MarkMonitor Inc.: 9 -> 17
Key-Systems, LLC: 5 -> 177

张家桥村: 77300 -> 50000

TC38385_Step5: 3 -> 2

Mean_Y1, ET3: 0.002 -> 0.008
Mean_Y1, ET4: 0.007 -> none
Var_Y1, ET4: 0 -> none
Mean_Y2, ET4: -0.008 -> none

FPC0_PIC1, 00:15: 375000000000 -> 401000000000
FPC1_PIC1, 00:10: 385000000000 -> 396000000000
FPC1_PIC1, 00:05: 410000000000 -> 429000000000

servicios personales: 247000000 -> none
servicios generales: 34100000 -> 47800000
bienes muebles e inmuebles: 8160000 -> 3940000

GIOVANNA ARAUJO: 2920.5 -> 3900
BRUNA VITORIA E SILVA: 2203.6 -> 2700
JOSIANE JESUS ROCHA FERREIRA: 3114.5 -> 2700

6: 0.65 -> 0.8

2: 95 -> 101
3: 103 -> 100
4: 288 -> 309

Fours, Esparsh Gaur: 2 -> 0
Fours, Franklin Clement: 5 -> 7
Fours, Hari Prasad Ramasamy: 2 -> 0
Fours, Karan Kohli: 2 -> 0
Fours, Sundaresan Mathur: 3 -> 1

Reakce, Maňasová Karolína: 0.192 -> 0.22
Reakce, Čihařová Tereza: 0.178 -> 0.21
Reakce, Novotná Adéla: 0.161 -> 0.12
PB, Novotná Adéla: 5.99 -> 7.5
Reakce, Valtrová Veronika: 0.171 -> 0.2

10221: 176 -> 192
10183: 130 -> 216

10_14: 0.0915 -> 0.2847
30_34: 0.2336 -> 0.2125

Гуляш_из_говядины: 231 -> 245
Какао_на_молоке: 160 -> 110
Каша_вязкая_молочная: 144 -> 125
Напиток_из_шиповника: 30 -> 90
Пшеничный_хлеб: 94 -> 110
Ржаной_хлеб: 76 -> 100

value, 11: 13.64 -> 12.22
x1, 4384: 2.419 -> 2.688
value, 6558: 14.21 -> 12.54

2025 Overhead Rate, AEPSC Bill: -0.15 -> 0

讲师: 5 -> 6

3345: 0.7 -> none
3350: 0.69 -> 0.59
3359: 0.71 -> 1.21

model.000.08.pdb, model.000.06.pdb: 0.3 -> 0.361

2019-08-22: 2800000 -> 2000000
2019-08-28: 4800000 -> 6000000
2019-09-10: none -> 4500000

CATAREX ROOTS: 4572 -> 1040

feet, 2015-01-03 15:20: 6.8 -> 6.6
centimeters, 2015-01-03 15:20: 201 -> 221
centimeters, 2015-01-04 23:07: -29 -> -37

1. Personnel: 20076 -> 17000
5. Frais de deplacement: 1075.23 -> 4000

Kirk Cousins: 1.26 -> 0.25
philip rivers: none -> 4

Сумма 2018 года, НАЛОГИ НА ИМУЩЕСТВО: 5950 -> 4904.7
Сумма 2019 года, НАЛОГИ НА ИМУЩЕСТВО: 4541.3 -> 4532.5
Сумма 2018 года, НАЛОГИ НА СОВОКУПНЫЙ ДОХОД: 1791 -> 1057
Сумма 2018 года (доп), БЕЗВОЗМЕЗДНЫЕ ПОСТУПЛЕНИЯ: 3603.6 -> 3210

+++

- What the task requires -
The full set of entries should appear again, unchanged, line by line.

- Your response -
MarkMonitor Inc.: 9 -> 17
Key-Systems, LLC: 5 -> 177

张家桥村: 77300 -> 50000

TC38385_Step5: 3 -> 2

Mean_Y1, ET3: 0.002 -> 0.008
Mean_Y1, ET4: 0.007 -> none
Var_Y1, ET4: 0 -> none
Mean_Y2, ET4: -0.008 -> none

FPC0_PIC1, 00:15: 375000000000 -> 401000000000
FPC1_PIC1, 00:10: 385000000000 -> 396000000000
FPC1_PIC1, 00:05: 410000000000 -> 429000000000

servicios personales: 247000000 -> none
servicios generales: 34100000 -> 47800000
bienes muebles e inmuebles: 8160000 -> 3940000

GIOVANNA ARAUJO: 2920.5 -> 3900
BRUNA VITORIA E SILVA: 2203.6 -> 2700
JOSIANE JESUS ROCHA FERREIRA: 3114.5 -> 2700

6: 0.65 -> 0.8

2: 95 -> 101
3: 103 -> 100
4: 288 -> 309

Fours, Esparsh Gaur: 2 -> 0
Fours, Franklin Clement: 5 -> 7
Fours, Hari Prasad Ramasamy: 2 -> 0
Fours, Karan Kohli: 2 -> 0
Fours, Sundaresan Mathur: 3 -> 1

Reakce, Maňasová Karolína: 0.192 -> 0.22
Reakce, Čihařová Tereza: 0.178 -> 0.21
Reakce, Novotná Adéla: 0.161 -> 0.12
PB, Novotná Adéla: 5.99 -> 7.5
Reakce, Valtrová Veronika: 0.171 -> 0.2

10221: 176 -> 192
10183: 130 -> 216

10_14: 0.0915 -> 0.2847
30_34: 0.2336 -> 0.2125

Гуляш_из_говядины: 231 -> 245
Какао_на_молоке: 160 -> 110
Каша_вязкая_молочная: 144 -> 125
Напиток_из_шиповника: 30 -> 90
Пшеничный_хлеб: 94 -> 110
Ржаной_хлеб: 76 -> 100

value, 11: 13.64 -> 12.22
x1, 4384: 2.419 -> 2.688
value, 6558: 14.21 -> 12.54

2025 Overhead Rate, AEPSC Bill: -0.15 -> 0

讲师: 5 -> 6

3345: 0.7 -> none
3350: 0.69 -> 0.59
3359: 0.71 -> 1.21

model.000.08.pdb, model.000.06.pdb: 0.3 -> 0.361

2019-08-22: 2800000 -> 2000000
2019-08-28: 4800000 -> 6000000
2019-09-10: none -> 4500000

CATAREX ROOTS: 4572 -> 1040

feet, 2015-01-03 15:20: 6.8 -> 6.6
centimeters, 2015-01-03 15:20: 201 -> 221
centimeters, 2015-01-04 23:07: -29 -> -37

1. Personnel: 20076 -> 17000
5. Frais de deplacement: 1075.23 -> 4000

Kirk Cousins: 1.26 -> 0.25
philip rivers: none -> 4

Сумма 2018 года, НАЛОГИ НА ИМУЩЕСТВО: 5950 -> 4904.7
Сумма 2019 года, НАЛОГИ НА ИМУЩЕСТВО: 4541.3 -> 4532.5
Сумма 2018 года, НАЛОГИ НА СОВОКУПНЫЙ ДОХОД: 1791 -> 1057
Сумма 2018 года (доп), БЕЗВОЗМЕЗДНЫЕ ПОСТУПЛЕНИЯ: 3603.6 -> 3210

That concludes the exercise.